International Journal of Computer Applications |
Foundation of Computer Science (FCS), NY, USA |
Volume 46 - Number 23 |
Year of Publication: 2012 |
Authors: A. S. Galathiya, A. P. Ganatra, C. K. Bhensdadia |
10.5120/7102-9546 |
A. S. Galathiya, A. P. Ganatra, C. K. Bhensdadia . Classification with an improved Decision Tree Algorithm. International Journal of Computer Applications. 46, 23 ( May 2012), 1-6. DOI=10.5120/7102-9546
Data mining is for new pattern to discover. Data mining is having major functionalities: classification, clustering, prediction and association. Classification is done from the root node to the leaf node of the decision tree. Decision tree can handle both continuous and categorical data. The classified output through decision tree is more under stable and accurate. In this research work, Comparison is made between ID3, C4. 5 and C5. 0 and after that Implementation of system is done. The new system gives more accurate and efficient output with less complexity. The system performs feature selection, cross validation, reduced error pruning and model complexity along with classification. The implemented system supports high accuracy, good speed and low memory usage. The memory used by the system, is low compare to other classifiers as the rules generated by this system is less.

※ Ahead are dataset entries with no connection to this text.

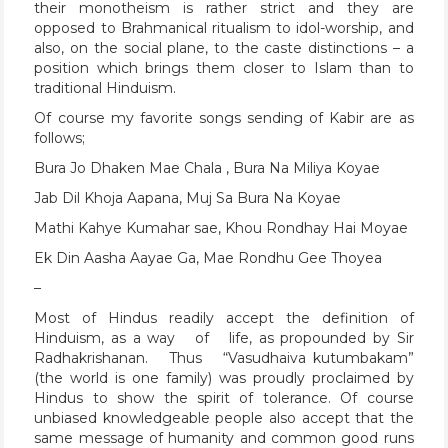
their monotheism is rather strict and they are
opposed to Brahmanical ritualism to idol-worship, and
also, on the social plane, to the caste distinctions – a
position which brings them closer to Islam than to
traditional Hinduism.
Of course my favorite songs sending of Kabir are as
follows;
Bura Jo Dhaken Mae Chala , Bura Na Miliya Koyae
Jab Dil Khoja Aapana, Muj Sa Bura Na Koyae
Mathi Kahye Kumahar sae, Khou Rondhay Hai Moyae
Ek Din Aasha Aayae Ga, Mae Rondhu Gee Thoyea
–
Most of Hindus readily accept the definition of
Hinduism, as a way of life, as propounded by Sir
Radhakrishanan. Thus “Vasudhaiva kutumbakam”
(the world is one family) was proudly proclaimed by
Hindus to show the spirit of tolerance. Of course
unbiased knowledgeable people also accept that the
same message of humanity and common good runs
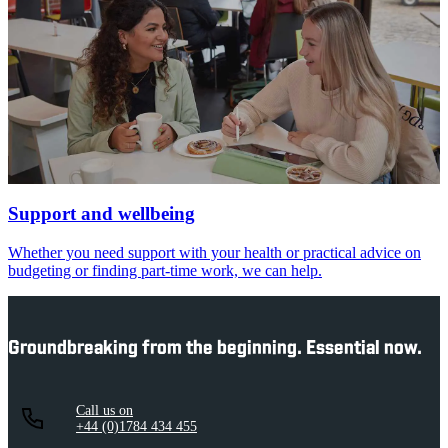
Support and wellbeing
Whether you need support with your health or practical advice on
budgeting or finding part-time work, we can help.
Groundbreaking from the beginning. Essential now.
Call us on
+44 (0)1784 434 455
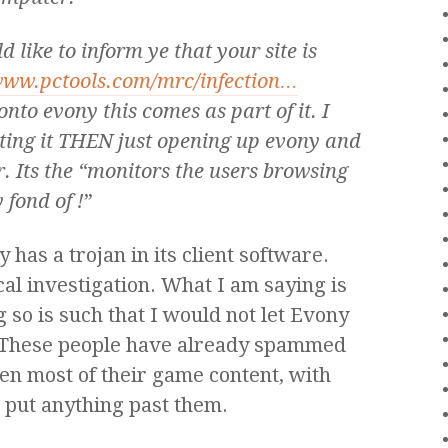
d like to inform ye that your site is
www.pctools.com/mrc/infection…
onto evony this comes as part of it. I
leting it THEN just opening up evony and
. Its the “monitors the users browsing
 fond of !
”
has a trojan in its client software.
al investigation. What I am saying is
ng so is such that I would not let Evony
These people have already spammed
len most of their game content, with
t put anything past them.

The major issues concerning data mining in large databases are efficiency and scalability. While in case of high dimensional data, feature selection is the technique for removing irrelevant data. It reduces the attribute space of a feature set. More reliable estimation of prediction is done by f-fold –cross- validation. The error rate of a classifier produced from all the cases is estimated as the ratio of the total number of errors on the hold-out cases to the total number of cases. By increasing the model complexity, accuracy of the classification is increases. Overfitting is again major problem of decision tree. The system has also facility to do post pruning that is through reduced error pruning technique. Using this proposed system; Accuracy is gained and classification error rate is reduced compare to the existing system.